The game is still in beta, but there are still hours of fun to be had. The mechanics of the game are pretty simple. You take control of the fledgling space program of the great Kerbal nations. From a selection of stock parts, or extra ones if you use any of the multitude of mods, you can create endless rockets, planes and landers. With them you can do pretty much whatever you like. Land on other planets, dock in orbit, build massive space stations or just fly around in the planet’s atmosphere. In short you can explore.

The game is far from simple though, and it probably isn’t for everyone. Before I began playing the game I already had an interest in space exploration and technology. I saw a man jump from the edge of space, I follow @spacex on twitter, I watch space launches live and sometimes I spend hours watching obscure and grainy footage of almost unknown satellites being raised into orbit. I thought I knew my apogee from my perigee. How wrong I was.

I always harboured a suspicion that rocket science is far simpler than rocket scientists would have everyone else think. It’s just oxidiser and fuel. Thrust and drag. If this game is anything to go by I am far from the mark with this suspicion. I have learnt the most efficient way to raise periapsis. I have learnt that a more powerful engine is not always better, and neither is a more efficient one. I have learnt that simple things like circular orbits, docking and planetary (or münar) transfers are not quite so simple after all. I am still learning.

You can learn facts about space missions all you like. You can watch videos and think that it’s pretty impressive that they were taken on the moon forty years ago. That’s not quite the same as directly getting to grips with orbital mechanics. Until you have spent 20 minutes bashing two spacecraft together in a 94km orbit in a vain attempt to get one docking port close enough to the other you don’t quite appreciate the sheer accomplishments of people such as Neil Amstrong and the entire NASA team who made Gemini 8 a success. Loosing 3 Kerbals later on in the process when you forget to open the parachute on one of your spacecraft just adds insult to injury.

The Plucky Heroes!

Despite it’s learning curve the game is a great deal of fun. Something about the cheery green Kerbals, their characteristic plucky attitude, and their blatant disregard for almost all forms of health and safety (I’m pretty sure half of them wouldn’t bother with space suits if they had the option) brings the game alive. You feel a ashamed when you let one down and he dies a fiery (or more usually explody) death, and you also feel pride as one sticks a flag into yet-another foreign planetary body.

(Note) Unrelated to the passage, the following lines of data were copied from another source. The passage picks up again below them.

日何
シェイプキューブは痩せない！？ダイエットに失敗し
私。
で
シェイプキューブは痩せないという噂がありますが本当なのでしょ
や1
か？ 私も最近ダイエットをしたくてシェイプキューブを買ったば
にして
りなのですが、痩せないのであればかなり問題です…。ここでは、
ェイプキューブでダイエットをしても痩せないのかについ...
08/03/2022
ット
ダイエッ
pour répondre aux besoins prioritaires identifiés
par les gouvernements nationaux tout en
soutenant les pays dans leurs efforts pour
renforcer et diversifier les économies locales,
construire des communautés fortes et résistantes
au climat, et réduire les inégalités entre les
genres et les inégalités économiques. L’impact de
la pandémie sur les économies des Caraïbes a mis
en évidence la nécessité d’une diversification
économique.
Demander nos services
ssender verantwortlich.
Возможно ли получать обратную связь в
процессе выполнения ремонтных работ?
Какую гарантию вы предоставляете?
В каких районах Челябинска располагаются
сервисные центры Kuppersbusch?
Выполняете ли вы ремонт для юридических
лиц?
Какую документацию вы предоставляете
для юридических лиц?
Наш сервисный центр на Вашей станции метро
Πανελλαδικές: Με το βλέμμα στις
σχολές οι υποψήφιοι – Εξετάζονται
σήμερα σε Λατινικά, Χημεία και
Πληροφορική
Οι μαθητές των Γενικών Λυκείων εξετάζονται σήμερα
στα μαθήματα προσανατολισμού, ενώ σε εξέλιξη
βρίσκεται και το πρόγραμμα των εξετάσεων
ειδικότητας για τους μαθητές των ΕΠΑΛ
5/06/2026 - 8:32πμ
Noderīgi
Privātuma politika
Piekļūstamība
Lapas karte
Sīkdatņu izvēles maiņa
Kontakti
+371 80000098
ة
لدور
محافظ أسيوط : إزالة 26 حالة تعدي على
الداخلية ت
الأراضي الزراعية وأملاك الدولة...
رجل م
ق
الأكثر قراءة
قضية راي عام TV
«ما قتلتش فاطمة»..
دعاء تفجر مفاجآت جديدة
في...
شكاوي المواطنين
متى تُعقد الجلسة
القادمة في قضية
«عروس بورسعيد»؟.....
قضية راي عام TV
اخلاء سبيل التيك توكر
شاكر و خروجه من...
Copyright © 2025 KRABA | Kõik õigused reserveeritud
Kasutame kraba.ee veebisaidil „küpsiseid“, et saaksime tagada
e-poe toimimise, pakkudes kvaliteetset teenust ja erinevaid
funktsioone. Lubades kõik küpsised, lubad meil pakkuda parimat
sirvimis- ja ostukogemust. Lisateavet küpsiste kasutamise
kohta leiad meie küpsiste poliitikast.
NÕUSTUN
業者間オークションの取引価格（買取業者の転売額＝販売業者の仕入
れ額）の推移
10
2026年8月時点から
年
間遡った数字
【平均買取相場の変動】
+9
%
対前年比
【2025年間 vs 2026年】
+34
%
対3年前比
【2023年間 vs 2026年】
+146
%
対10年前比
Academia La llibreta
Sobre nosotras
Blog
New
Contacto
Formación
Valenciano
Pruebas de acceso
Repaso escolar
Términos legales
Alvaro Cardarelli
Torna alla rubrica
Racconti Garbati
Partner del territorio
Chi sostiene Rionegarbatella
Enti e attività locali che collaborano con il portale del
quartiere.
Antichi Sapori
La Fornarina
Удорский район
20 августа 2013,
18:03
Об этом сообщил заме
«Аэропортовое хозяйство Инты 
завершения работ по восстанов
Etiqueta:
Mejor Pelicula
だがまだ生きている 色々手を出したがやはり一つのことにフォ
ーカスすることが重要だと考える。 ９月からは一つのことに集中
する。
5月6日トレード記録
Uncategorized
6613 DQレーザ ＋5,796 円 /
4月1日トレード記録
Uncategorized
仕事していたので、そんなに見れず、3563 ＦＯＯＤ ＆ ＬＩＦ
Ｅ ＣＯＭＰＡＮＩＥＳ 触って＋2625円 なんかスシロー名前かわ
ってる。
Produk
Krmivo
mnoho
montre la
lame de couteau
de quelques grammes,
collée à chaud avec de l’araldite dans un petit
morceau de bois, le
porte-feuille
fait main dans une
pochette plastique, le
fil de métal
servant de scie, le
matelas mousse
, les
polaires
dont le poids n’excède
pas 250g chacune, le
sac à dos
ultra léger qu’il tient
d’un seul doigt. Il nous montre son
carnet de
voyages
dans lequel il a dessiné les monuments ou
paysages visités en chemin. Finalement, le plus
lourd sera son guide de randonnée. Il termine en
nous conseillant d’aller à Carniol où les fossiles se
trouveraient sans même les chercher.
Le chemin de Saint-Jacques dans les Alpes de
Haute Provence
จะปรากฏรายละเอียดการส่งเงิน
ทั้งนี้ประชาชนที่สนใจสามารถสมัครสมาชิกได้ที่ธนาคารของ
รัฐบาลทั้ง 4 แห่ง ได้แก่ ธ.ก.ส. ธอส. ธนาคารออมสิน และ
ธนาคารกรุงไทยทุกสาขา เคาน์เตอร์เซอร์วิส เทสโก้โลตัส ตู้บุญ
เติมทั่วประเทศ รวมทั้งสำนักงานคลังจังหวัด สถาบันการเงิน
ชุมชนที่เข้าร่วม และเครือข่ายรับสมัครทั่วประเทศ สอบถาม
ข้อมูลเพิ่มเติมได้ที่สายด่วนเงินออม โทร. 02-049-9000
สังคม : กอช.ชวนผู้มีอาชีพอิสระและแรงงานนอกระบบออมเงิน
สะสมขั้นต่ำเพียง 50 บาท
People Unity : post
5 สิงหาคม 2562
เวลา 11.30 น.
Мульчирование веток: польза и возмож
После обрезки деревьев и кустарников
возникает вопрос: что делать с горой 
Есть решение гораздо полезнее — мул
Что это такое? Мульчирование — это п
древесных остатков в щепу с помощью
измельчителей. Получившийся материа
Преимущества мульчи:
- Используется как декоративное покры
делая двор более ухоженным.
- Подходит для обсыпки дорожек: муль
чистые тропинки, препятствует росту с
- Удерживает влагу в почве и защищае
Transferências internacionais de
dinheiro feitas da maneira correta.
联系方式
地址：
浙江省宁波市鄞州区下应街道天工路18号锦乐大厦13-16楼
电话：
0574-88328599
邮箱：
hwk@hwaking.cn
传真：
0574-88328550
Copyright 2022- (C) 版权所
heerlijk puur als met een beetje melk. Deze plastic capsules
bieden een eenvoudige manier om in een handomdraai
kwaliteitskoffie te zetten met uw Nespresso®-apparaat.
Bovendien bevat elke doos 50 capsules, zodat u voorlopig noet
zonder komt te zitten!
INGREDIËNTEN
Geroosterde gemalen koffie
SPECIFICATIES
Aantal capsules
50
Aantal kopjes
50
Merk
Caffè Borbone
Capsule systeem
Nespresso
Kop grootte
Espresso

I’ts not just the characters that make this game though. It’s the whole experience. From the frustration at the failed attempts to the explosions and the sense of accomplishment when something finally works. Kerbal Space Program is fun because it doesn’t cut any corners. It just tries to be as accurate as possible, however difficult that might make your life playing it. Give it a go. Worst case scenario you might learn something too.